When it comes to calories, we’re very particular of what we eat. But sadly, what many people fail to understand is that the nutrient content of a particular food (and not just fats and calories) is more important for optimal health.
Talking about nutrients, we all know that they play a vital role in overall health and well-being. But though we can obtain essential nutrients from a balanced, real food-based diet, the typical modern diet is devoid of them.
In this article, we talk about three such nutrient deficiencies and the possible foods you can consume to beat them.
1) Iodine Deficiency
Iodine is a mineral that is essential for the production of the thyroid hormones and normal thyroid functioning. Thyroid hormones play a vital role in many processes in the body such as brain development, growth, and bone maintenance. They also control the metabolism.
Iodine deficiency is one of the most common nutrient deficiencies globally and affects about one-third of the world’s population.[2,3,4] A common symptom of iodine deficiency is an enlarged thyroid gland, also called as a goiter. It can cause an increase in heart rate, weight gain and shortness of breath. Severe iodine deficiency can lead to mental retardation and developmental abnormalities.
Good Dietary Sources Of Iodine
- Dairy: A cup of plain yogurt provides about 50 percent of the RDI (recommended daily intake).
- Whole Eggs: One large egg provides 16 percent of the RDI.
- Seaweed: 1 g of kelp contains 460–1000 percent of the RDI.
- Fish: 3 ounces (85 g) of baked cod provide 66 percent of the RDI.
2) Iron Deficiency
Iron forms the main component of red blood cells and binds with hemoglobin to transport oxygen to other cells. The two types of dietary iron are
Non-Heme Iron: This form of iron is found in both plant and animal foods. But it isn’t absorbed as easily as heme iron.
Heme Iron: This form of iron is very well absorbed and is only found in animal foods, particularly in red meat.
Affecting more than 25 percent worldwide, iron deficiency is one of the most common nutrient deficiencies.[5,6] About 47 percent of preschool children could have iron deficiency. Thirty percent of menstruating women can have iron deficiency due to blood loss.
Vegans and vegetarians are at an increased risk of deficiency as they consume only non-heme iron, which isn’t as well absorbed as much as heme iron.[7,8]
Iron deficiency can lead to anemia. This results in the reduction in the number of red blood cells and decreases the blood’s capacity to carry oxygen throughout the body. People with an iron deficiency may feel weak, tired, have decreased immunity and an impaired brain function.[9,10]
Good Dietary Sources Of Iodine
- Shellfish such as mussels, clams, and oysters: 3 ounces (85g) of cooked oysters provide roughly 50 percent of the RDI.
- Canned sardines: A 3.75 ounce can (106g) provides 34 percent of the RDI.
- Red meat: 3 ounces (85g) of ground beef contains about 30 percent of the RDI.
- Organ meat: One slice of a liver (81g) contains more than 50 percent of the RDI.
3) Vitamin D Deficiency
Vitamin D is a fat-soluble vitamin that functions like a steroid hormone in the body. It circulates through the bloodstream and into cells, instructing them to turn genes on or off. Almost every cell in the body has vitamin D receptors.
Vitamin D is made out of cholesterol in the skin following exposure to sunlight. People who live away from the equator are likely to be deficient since they have less sun exposure.[11,12]
About 42 percent of people in the US may be vitamin D deficient.
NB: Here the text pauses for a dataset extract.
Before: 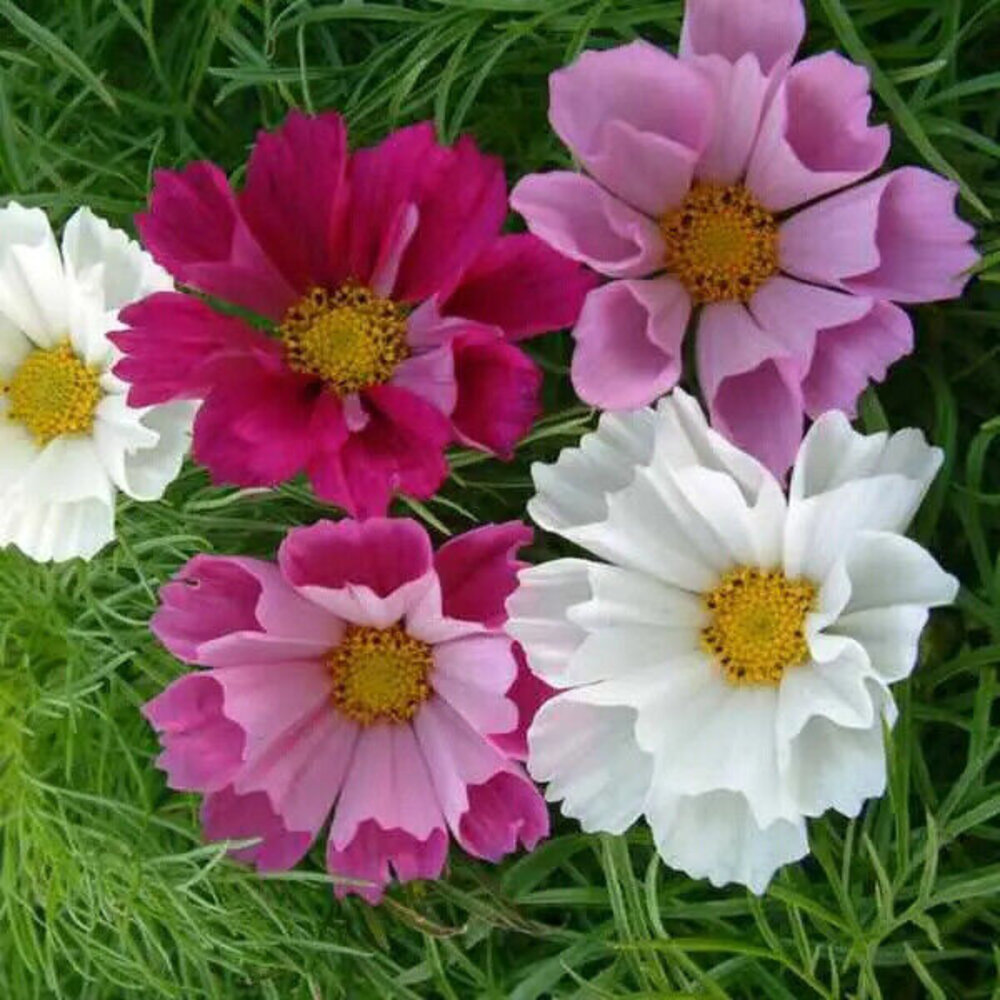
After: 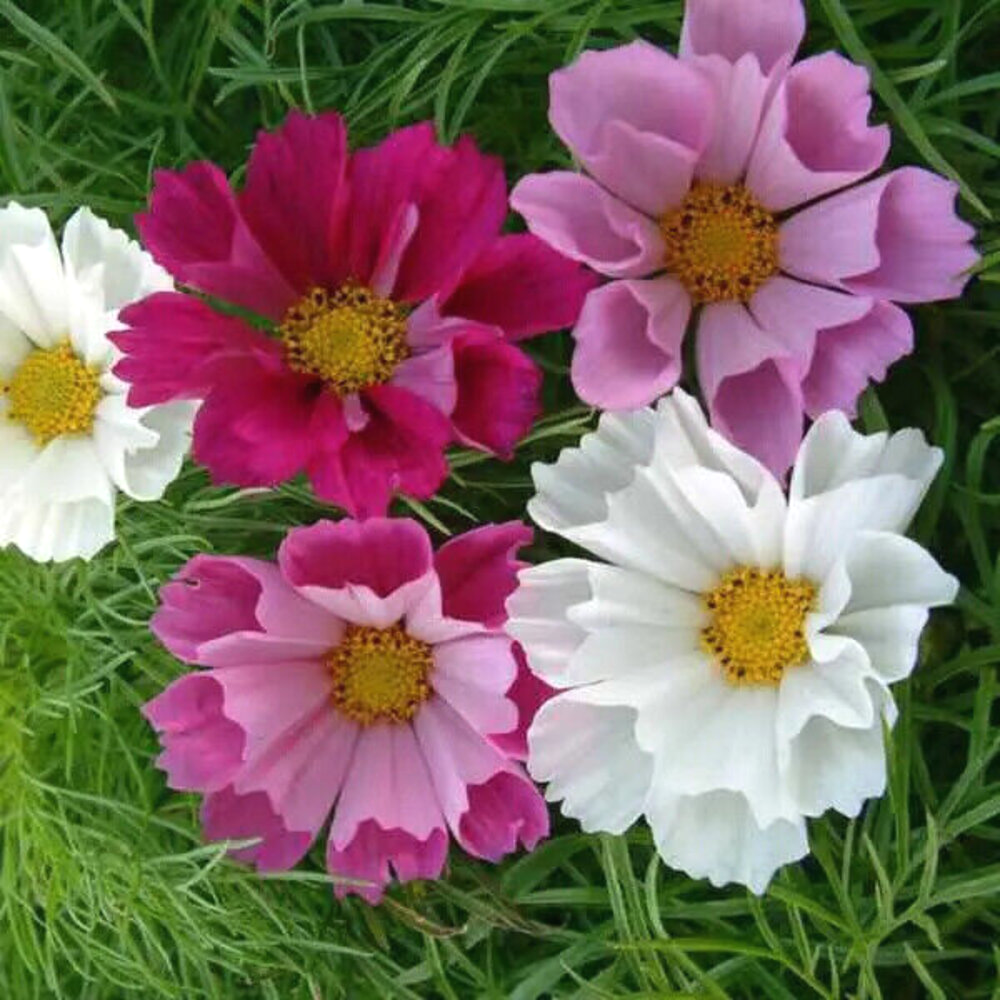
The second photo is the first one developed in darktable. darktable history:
exposure: black level correction -0.001, exposure 0.08 EV, compensate exposure bias true, compensate highlight preservation false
Of this, about 74 percent in the elderly and 82 percent in people with dark skin are deficient, since their skin produces less vitamin D on exposure to sunlight.[13,14]
The symptoms of vitamin D deficiency are subtle and can develop over years or even decades.[15,16] Adults deficient in vitamin D may experience bone loss, muscle weakness, and increased risk of fractures. In children, it can cause soft bones (rickets) and growth delays.[15,17,18]
Good Dietary Sources Of Vitamin D
- Egg Yolks: A large egg yolk contains 7 percent of the RDI.
- Cod Liver Oil: A tablespoon contains 227 percent of the RDI.
- Fatty fish, such as mackerel, sardines, salmon, or trout: A small, 3-ounce serving of cooked salmon (85g) contains 75 percent of the RDI.
People who have a severe deficiency of vitamin D may want to take a supplement or increase their sun exposure. It is difficult to get sufficient amounts through diet alone.